• Problemas para resolver:
#1 Resume en dos oraciones la reseña de Lumpérica.
#2 En la reseña de Lumpérica, copia todo desde "Por Agata Gligo" hasta "de cabriola prescindible.", pero cambia "brillante" por "extraordinario".
#3 Según la reseña de Lumpérica, ¿en qué lugar transcurre la novela?

Diamela Eltit
 
 







Lumpérica: Un libro excepcional

Por Agata Gligo
Publicado en en Revista Mensaje. Nº 343, Octubre de 1985


 

Diamela Eltit:
Lumpérica, Ediciones del Ornitorrinco. Santiago, 1983


Repitiendo lo elemental: como toda obra de arte -o tal vez más que cualquier obra de arte- este brillante libro no sería lo que es sin su forma. Experimental, ha sido llamada. Un adjetivo que, naturalmente atrae en un sentido y aleja en otro. Atrae por lo que implica de juego, de búsqueda formal, de falta de solemnidad. Aleja por lo que el "experimento" pudiera tener de gratuidad, de cabriola prescindible.

Sin embargo, esta novela experimental tiene como pocas esa condición de necesariedad que parece esencial en la creación artística. ¿Podría esta escritora haber escrito otra cosa? Más bien, ¿podría no haber escrito esta obra? Podría -pregunto- en el sentido de la carta de Rilke: "Investigue la causa que lo impele a escribir; examine si ella extiende sus raíces en o más profundo de su corazón". Hay -sin duda- un mundo con coherencia propia, que mueve a Diamela Eltit a escribir así y no de otro modo: nos encontramos frente a uno de esos libros que -a pesar de su manifiesta y cuidadosa elaboración- parecen haber elegido a su autora para que los escriba y no lo contrario.

En un espacio único y delimitado: una plaza pública, "que prendida por refes eléctricas garantiza una ficción de la ciudad" (p. 7) y en un tiempo que en la obra es una noche -pero que en la realidad correspondería a meses, años, o la vida entera- la protagonista, cuyo sólo nombre: L. Iluminada irrumpe desde el principio como refulgente elemento poético, se expone a la luz de un aviso al que la ficción literaria ha premunido del poder de imprimir u otorgar ilusión de identidad a los que alumbra con la letra, la luz o el color adecuados: "Porque el frío de esta plaza es el tiempo que se ha marcado para suponerse un nombre propio, donado por el letrero que se encenderá y apagará, rítmico y ritual en el proceso que en definitiva les dará vida: su identificación ciudadana" (p. 7)

• Datos registrados:
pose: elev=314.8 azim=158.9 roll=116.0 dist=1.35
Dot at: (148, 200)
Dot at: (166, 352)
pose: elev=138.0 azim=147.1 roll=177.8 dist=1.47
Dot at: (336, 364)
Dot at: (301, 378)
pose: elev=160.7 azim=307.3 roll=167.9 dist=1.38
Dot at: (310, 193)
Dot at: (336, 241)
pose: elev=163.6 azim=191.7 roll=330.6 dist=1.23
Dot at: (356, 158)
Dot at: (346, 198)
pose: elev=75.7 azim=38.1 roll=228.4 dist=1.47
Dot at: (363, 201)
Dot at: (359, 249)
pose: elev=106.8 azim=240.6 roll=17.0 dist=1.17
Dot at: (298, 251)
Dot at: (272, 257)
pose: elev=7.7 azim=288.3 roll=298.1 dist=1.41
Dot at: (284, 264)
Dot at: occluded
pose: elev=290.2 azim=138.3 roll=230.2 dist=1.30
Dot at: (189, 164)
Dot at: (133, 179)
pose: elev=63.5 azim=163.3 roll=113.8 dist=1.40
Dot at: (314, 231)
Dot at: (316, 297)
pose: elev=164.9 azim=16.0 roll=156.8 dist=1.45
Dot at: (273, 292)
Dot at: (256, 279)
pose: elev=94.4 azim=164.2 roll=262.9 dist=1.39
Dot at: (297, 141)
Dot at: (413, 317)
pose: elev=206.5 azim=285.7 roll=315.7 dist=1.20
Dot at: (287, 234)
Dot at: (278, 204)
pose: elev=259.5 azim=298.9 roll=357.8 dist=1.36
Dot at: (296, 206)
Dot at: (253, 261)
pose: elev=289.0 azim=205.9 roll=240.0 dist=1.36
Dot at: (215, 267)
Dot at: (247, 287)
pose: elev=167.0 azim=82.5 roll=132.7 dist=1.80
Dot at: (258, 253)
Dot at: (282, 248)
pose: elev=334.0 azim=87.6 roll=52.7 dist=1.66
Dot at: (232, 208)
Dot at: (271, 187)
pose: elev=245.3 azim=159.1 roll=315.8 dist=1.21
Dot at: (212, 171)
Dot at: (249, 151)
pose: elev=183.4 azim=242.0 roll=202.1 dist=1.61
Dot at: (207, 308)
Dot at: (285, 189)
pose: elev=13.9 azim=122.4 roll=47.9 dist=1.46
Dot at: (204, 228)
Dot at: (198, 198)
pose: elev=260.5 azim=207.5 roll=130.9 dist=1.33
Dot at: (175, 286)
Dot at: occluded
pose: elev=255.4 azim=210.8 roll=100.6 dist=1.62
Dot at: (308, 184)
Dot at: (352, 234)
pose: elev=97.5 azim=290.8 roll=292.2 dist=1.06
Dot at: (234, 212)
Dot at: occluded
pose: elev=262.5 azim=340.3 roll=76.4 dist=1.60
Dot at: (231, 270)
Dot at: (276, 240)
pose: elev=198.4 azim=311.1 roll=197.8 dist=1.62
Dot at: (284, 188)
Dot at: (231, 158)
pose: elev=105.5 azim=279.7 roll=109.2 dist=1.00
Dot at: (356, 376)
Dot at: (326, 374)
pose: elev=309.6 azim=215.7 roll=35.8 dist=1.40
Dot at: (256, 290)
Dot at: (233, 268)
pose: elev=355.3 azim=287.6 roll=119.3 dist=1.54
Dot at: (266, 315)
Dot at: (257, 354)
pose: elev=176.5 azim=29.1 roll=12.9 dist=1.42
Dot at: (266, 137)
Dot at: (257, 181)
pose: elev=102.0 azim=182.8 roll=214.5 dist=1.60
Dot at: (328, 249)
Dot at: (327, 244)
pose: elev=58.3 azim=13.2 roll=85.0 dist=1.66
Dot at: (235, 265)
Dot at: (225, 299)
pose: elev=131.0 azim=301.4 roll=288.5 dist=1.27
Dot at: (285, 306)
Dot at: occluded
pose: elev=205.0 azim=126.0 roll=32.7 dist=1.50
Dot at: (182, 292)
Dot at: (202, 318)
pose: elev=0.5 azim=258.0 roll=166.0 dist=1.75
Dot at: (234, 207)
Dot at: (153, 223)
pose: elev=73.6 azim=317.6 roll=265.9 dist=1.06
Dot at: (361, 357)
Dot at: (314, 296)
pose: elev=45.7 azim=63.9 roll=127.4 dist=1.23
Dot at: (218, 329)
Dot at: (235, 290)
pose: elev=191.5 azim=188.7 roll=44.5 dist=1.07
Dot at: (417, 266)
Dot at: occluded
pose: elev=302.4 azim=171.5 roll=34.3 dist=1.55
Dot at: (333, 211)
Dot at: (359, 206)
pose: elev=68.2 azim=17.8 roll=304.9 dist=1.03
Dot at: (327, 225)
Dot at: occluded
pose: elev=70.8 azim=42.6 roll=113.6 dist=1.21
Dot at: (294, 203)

• Respuestas del ejercicio:
#1 La reseña afirma que Lumpérica, llamada novela experimental, no sería lo que es sin su forma y tiene una condición de necesariedad, como si el libro hubiera elegido a su autora. La obra transcurre durante una noche en una plaza pública, donde la protagonista, L. Iluminada, se expone a la luz de un aviso que da ilusión de identidad a quienes alumbra.

#2
Por Agata Gligo
Publicado en en Revista Mensaje. Nº 343, Octubre de 1985


 

Diamela Eltit:
Lumpérica, Ediciones del Ornitorrinco. Santiago, 1983


Repitiendo lo elemental: como toda obra de arte -o tal vez más que cualquier obra de arte- este extraordinario libro no sería lo que es sin su forma. Experimental, ha sido llamada. Un adjetivo que, naturalmente atrae en un sentido y aleja en otro. Atrae por lo que implica de juego, de búsqueda formal, de falta de solemnidad. Aleja por lo que el "experimento" pudiera tener de gratuidad, de cabriola prescindible.

#3 En una plaza pública.